Yes, it is easy to push aside the poor boy in the street, with a harsh and unfeeling refusal, saying to your neighbour, “These are the pests of the city.” Call them, if you choose, the rubbish of society; only let us say, that there are jewels among that rubbish, which would richly repay the expense of searching. Bedded in their dark and dismal abodes, precious stones lie there, which only wait to be dug out and polished, to shine, first on earth, and hereafter and for ever in a Redeemer’s crown.
Dr. Chalmers has eloquently expounded, and often practically exemplified, the principle, that when convinced ourselves, we ought to begin at once; nor delay action till all are ready to move. And in drawing these remarks to a close, we have to mention, that, acting on this principle, an Interim Committee of gentlemen have secured premises, and taken steps for the speedy opening of a Ragged School in this city. We cast ourselves with perfect faith on God, and the support of a humane and Christian public. We hope to see the matter taken up on a large and general plan, worthy of its merits and worthy of the metropolis of Scotland. In the meantime, we are content to be the mere pioneers of this movement; and for such a noble experiment we trust to be provided with funds amply sufficient for the expenses we incur. For such assistance we can promise a richer return than our thanks, - even the blessing of those that are ready to perish.

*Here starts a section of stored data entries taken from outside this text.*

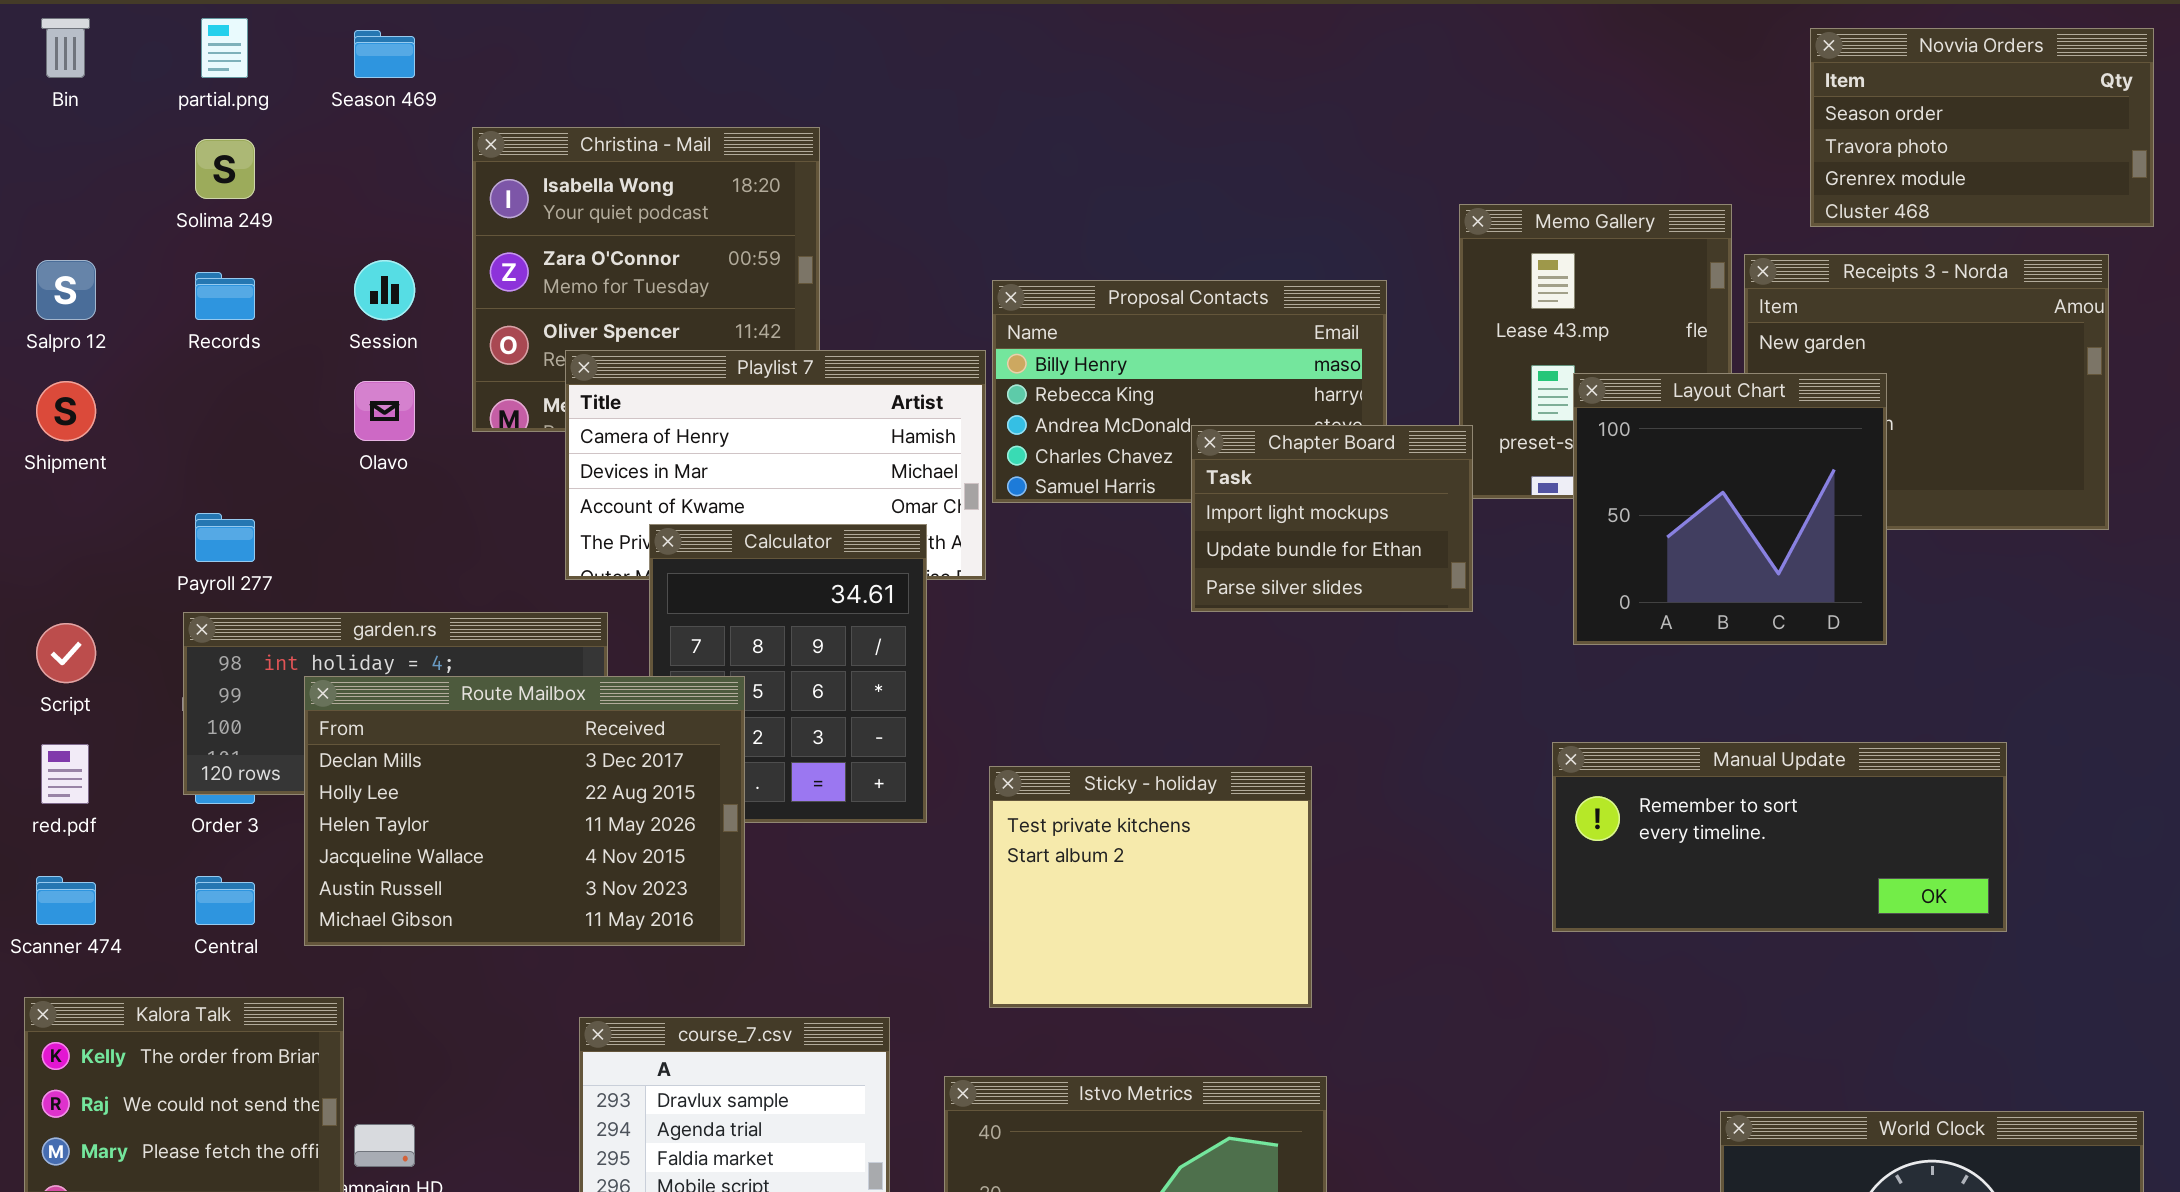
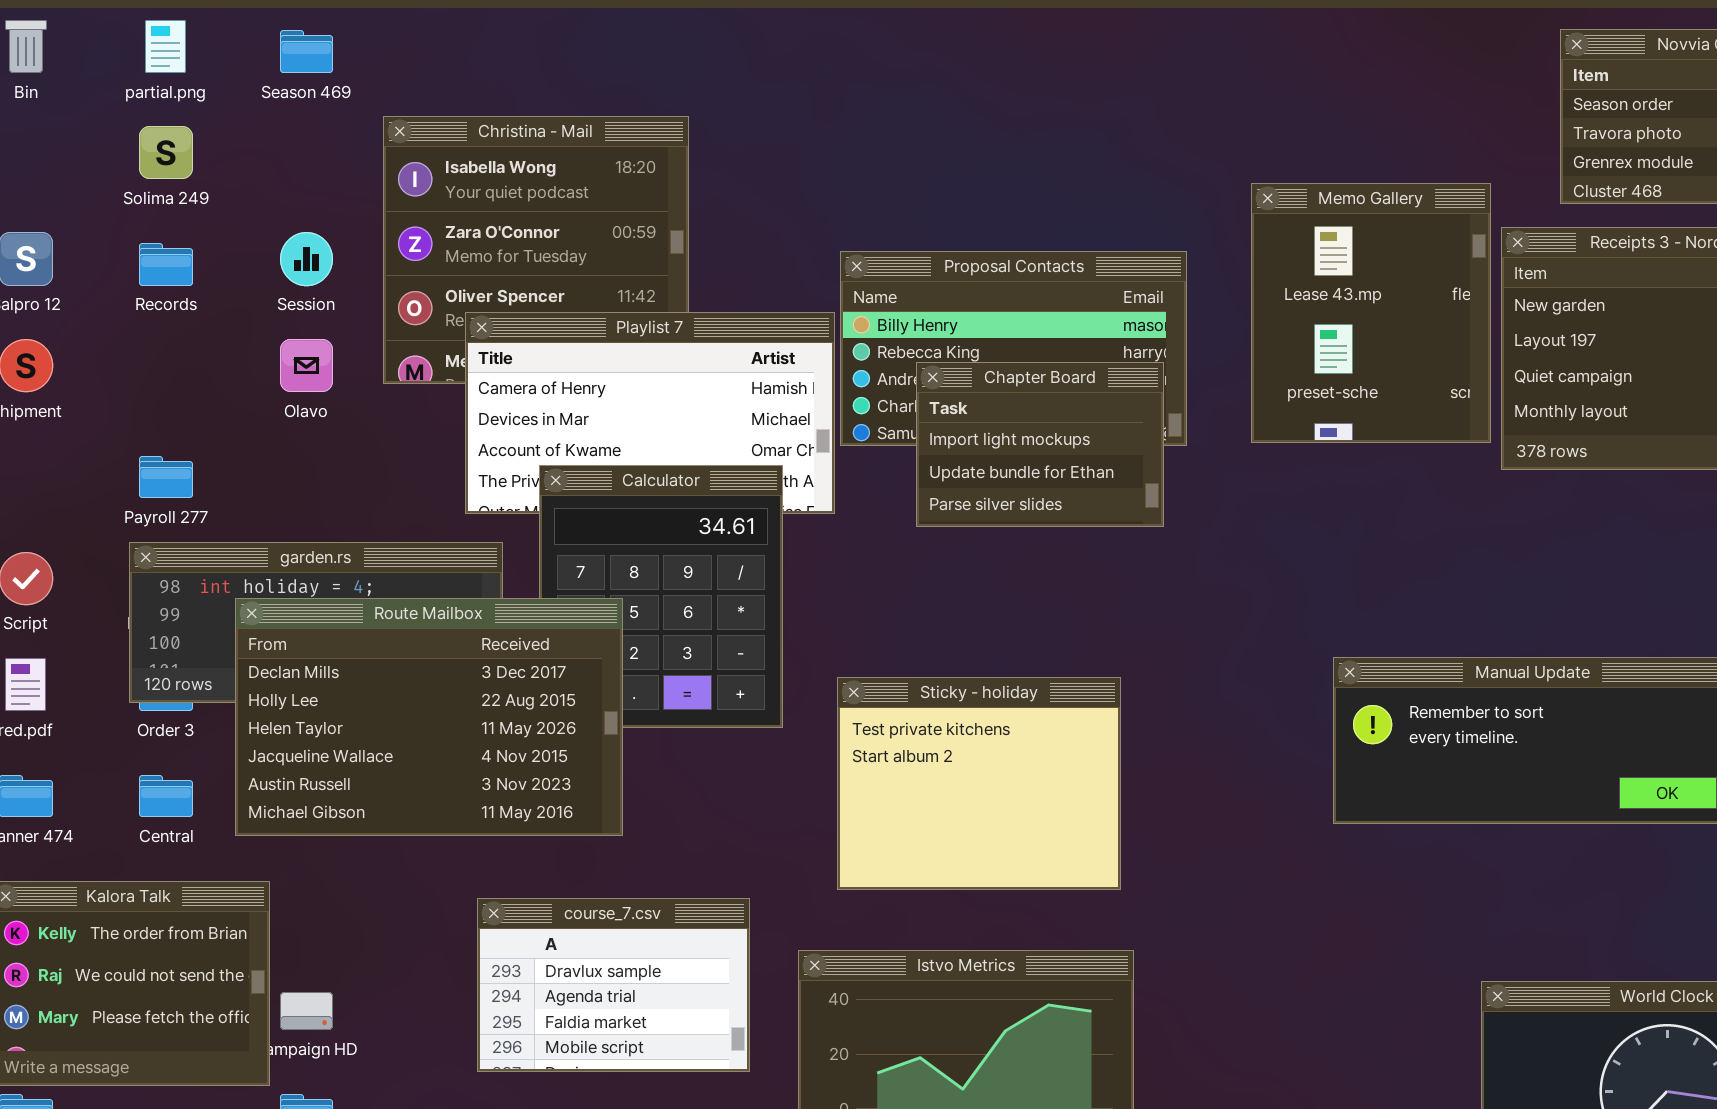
Layout Chart: [1573,373,1887,645] -> none, closed
Chapter Board: [1191,425,1473,612] -> [916,362,1164,527], moved

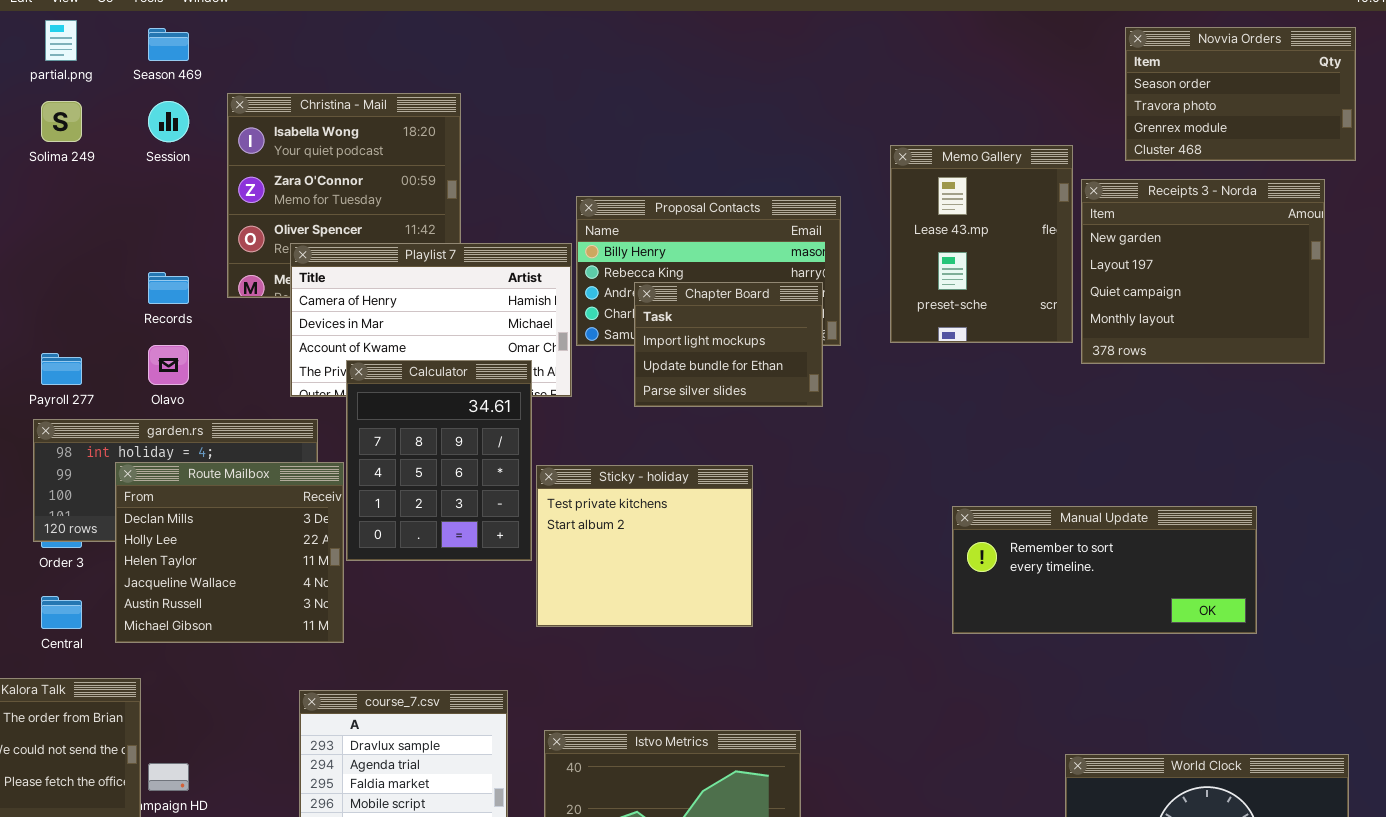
Session: [280,232,333,286] -> [148,101,189,142], moved
Records: [139,243,193,286] -> [148,272,189,304], moved
Olavo: [280,339,333,392] -> [148,345,189,385], moved
Route Mailbox: [235,598,623,836] -> [115,462,344,643], resized
Sticky - holiday: [837,677,1121,890] -> [536,465,753,627], moved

In closing this appeal, I have only further to add, that we are all but confident of public support. We have brought forth revelations of the state of the poor, which will be new to many. If any of these read this appeal, their ignorance cannot henceforth excuse their apathy. Such schools, in smaller or greater numbers, are needed in many towns. We hope to see Christians of all denominations, and politicians of all parties, throughout the country as well as in Edinburgh, putting forth cordial and combined efforts to establish and extend Ragged Schools. Though, for the sake of the perishing, we may regret the defects and inadequacy of this appeal, we will never regret that it has been made. It were better far in such a cause to fail, than to stand idly by and see the castaway perish. If the drowning man sinks before we reach him, it will be some consolation to reflect that we did our best to save him. Though we bore home but the dead body of her boy, we should earn a mother’s gratitude and blessing. We had tried to save him: and from that blessed One who made Himself poor that He might make us rich, -who was full of compassion, kind and patient to the bad, - and who hath set us an example that we should follow His steps, - we shall at least earn this approving sentence, “They have done what they could.”